EXERCISE: Reproduce each of the rows below word for word, without changing anything.

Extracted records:

::::::

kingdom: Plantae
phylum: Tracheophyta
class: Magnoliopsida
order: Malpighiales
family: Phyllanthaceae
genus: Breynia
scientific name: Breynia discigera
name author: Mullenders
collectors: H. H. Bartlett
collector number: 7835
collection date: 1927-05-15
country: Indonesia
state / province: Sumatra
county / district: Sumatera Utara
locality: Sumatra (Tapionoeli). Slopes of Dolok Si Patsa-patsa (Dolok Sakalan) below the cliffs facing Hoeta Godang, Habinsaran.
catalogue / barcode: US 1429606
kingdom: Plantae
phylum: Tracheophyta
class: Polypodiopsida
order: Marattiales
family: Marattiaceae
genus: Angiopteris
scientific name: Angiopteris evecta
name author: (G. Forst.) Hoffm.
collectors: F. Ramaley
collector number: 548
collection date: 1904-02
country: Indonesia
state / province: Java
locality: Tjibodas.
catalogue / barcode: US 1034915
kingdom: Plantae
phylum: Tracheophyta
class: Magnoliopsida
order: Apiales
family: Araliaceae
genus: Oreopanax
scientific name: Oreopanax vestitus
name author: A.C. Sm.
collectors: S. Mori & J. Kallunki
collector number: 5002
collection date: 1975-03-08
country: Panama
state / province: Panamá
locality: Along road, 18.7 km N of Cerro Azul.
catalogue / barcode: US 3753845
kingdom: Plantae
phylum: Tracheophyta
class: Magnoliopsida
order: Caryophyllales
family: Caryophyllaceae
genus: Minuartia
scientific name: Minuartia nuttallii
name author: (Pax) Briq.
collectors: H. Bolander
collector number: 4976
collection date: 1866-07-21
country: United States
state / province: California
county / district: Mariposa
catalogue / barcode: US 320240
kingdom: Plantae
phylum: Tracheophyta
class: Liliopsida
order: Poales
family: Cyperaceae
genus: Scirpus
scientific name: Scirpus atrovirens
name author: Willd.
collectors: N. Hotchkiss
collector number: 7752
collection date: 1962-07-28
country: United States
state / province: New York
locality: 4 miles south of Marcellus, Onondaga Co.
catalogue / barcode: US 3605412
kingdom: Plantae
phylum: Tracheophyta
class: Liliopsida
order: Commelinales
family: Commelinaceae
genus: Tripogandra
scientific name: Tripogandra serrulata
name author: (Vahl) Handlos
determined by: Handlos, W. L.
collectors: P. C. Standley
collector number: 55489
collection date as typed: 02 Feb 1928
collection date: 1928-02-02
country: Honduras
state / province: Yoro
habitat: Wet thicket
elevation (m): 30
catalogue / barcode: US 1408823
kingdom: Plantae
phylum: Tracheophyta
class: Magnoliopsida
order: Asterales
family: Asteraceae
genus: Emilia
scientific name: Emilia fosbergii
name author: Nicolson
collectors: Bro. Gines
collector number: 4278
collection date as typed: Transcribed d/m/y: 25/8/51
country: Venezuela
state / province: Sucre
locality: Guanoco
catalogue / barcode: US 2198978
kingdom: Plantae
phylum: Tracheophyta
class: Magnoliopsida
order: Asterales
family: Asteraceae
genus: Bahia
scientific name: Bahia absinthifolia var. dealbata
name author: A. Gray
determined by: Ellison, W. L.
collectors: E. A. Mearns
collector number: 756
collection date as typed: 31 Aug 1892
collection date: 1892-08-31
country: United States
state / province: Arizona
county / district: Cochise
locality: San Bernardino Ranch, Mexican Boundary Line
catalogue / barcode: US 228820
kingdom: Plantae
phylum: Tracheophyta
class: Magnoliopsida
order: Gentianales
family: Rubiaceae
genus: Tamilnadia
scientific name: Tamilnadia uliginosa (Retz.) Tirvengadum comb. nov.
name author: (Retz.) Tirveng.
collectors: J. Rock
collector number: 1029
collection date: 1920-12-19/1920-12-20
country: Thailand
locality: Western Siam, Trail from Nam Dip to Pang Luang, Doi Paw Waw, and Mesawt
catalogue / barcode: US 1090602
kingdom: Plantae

::::::

ANSWER TO THIS TASK:
kingdom: Plantae
phylum: Tracheophyta
class: Magnoliopsida
order: Malpighiales
family: Phyllanthaceae
genus: Breynia
scientific name: Breynia discigera
name author: Mullenders
collectors: H. H. Bartlett
collector number: 7835
collection date: 1927-05-15
country: Indonesia
state / province: Sumatra
county / district: Sumatera Utara
locality: Sumatra (Tapionoeli). Slopes of Dolok Si Patsa-patsa (Dolok Sakalan) below the cliffs facing Hoeta Godang, Habinsaran.
catalogue / barcode: US 1429606
kingdom: Plantae
phylum: Tracheophyta
class: Polypodiopsida
order: Marattiales
family: Marattiaceae
genus: Angiopteris
scientific name: Angiopteris evecta
name author: (G. Forst.) Hoffm.
collectors: F. Ramaley
collector number: 548
collection date: 1904-02
country: Indonesia
state / province: Java
locality: Tjibodas.
catalogue / barcode: US 1034915
kingdom: Plantae
phylum: Tracheophyta
class: Magnoliopsida
order: Apiales
family: Araliaceae
genus: Oreopanax
scientific name: Oreopanax vestitus
name author: A.C. Sm.
collectors: S. Mori & J. Kallunki
collector number: 5002
collection date: 1975-03-08
country: Panama
state / province: Panamá
locality: Along road, 18.7 km N of Cerro Azul.
catalogue / barcode: US 3753845
kingdom: Plantae
phylum: Tracheophyta
class: Magnoliopsida
order: Caryophyllales
family: Caryophyllaceae
genus: Minuartia
scientific name: Minuartia nuttallii
name author: (Pax) Briq.
collectors: H. Bolander
collector number: 4976
collection date: 1866-07-21
country: United States
state / province: California
county / district: Mariposa
catalogue / barcode: US 320240
kingdom: Plantae
phylum: Tracheophyta
class: Liliopsida
order: Poales
family: Cyperaceae
genus: Scirpus
scientific name: Scirpus atrovirens
name author: Willd.
collectors: N. Hotchkiss
collector number: 7752
collection date: 1962-07-28
country: United States
state / province: New York
locality: 4 miles south of Marcellus, Onondaga Co.
catalogue / barcode: US 3605412
kingdom: Plantae
phylum: Tracheophyta
class: Liliopsida
order: Commelinales
family: Commelinaceae
genus: Tripogandra
scientific name: Tripogandra serrulata
name author: (Vahl) Handlos
determined by: Handlos, W. L.
collectors: P. C. Standley
collector number: 55489
collection date as typed: 02 Feb 1928
collection date: 1928-02-02
country: Honduras
state / province: Yoro
habitat: Wet thicket
elevation (m): 30
catalogue / barcode: US 1408823
kingdom: Plantae
phylum: Tracheophyta
class: Magnoliopsida
order: Asterales
family: Asteraceae
genus: Emilia
scientific name: Emilia fosbergii
name author: Nicolson
collectors: Bro. Gines
collector number: 4278
collection date as typed: Transcribed d/m/y: 25/8/51
country: Venezuela
state / province: Sucre
locality: Guanoco
catalogue / barcode: US 2198978
kingdom: Plantae
phylum: Tracheophyta
class: Magnoliopsida
order: Asterales
family: Asteraceae
genus: Bahia
scientific name: Bahia absinthifolia var. dealbata
name author: A. Gray
determined by: Ellison, W. L.
collectors: E. A. Mearns
collector number: 756
collection date as typed: 31 Aug 1892
collection date: 1892-08-31
country: United States
state / province: Arizona
county / district: Cochise
locality: San Bernardino Ranch, Mexican Boundary Line
catalogue / barcode: US 228820
kingdom: Plantae
phylum: Tracheophyta
class: Magnoliopsida
order: Gentianales
family: Rubiaceae
genus: Tamilnadia
scientific name: Tamilnadia uliginosa (Retz.) Tirvengadum comb. nov.
name author: (Retz.) Tirveng.
collectors: J. Rock
collector number: 1029
collection date: 1920-12-19/1920-12-20
country: Thailand
locality: Western Siam, Trail from Nam Dip to Pang Luang, Doi Paw Waw, and Mesawt
catalogue / barcode: US 1090602
kingdom: Plantae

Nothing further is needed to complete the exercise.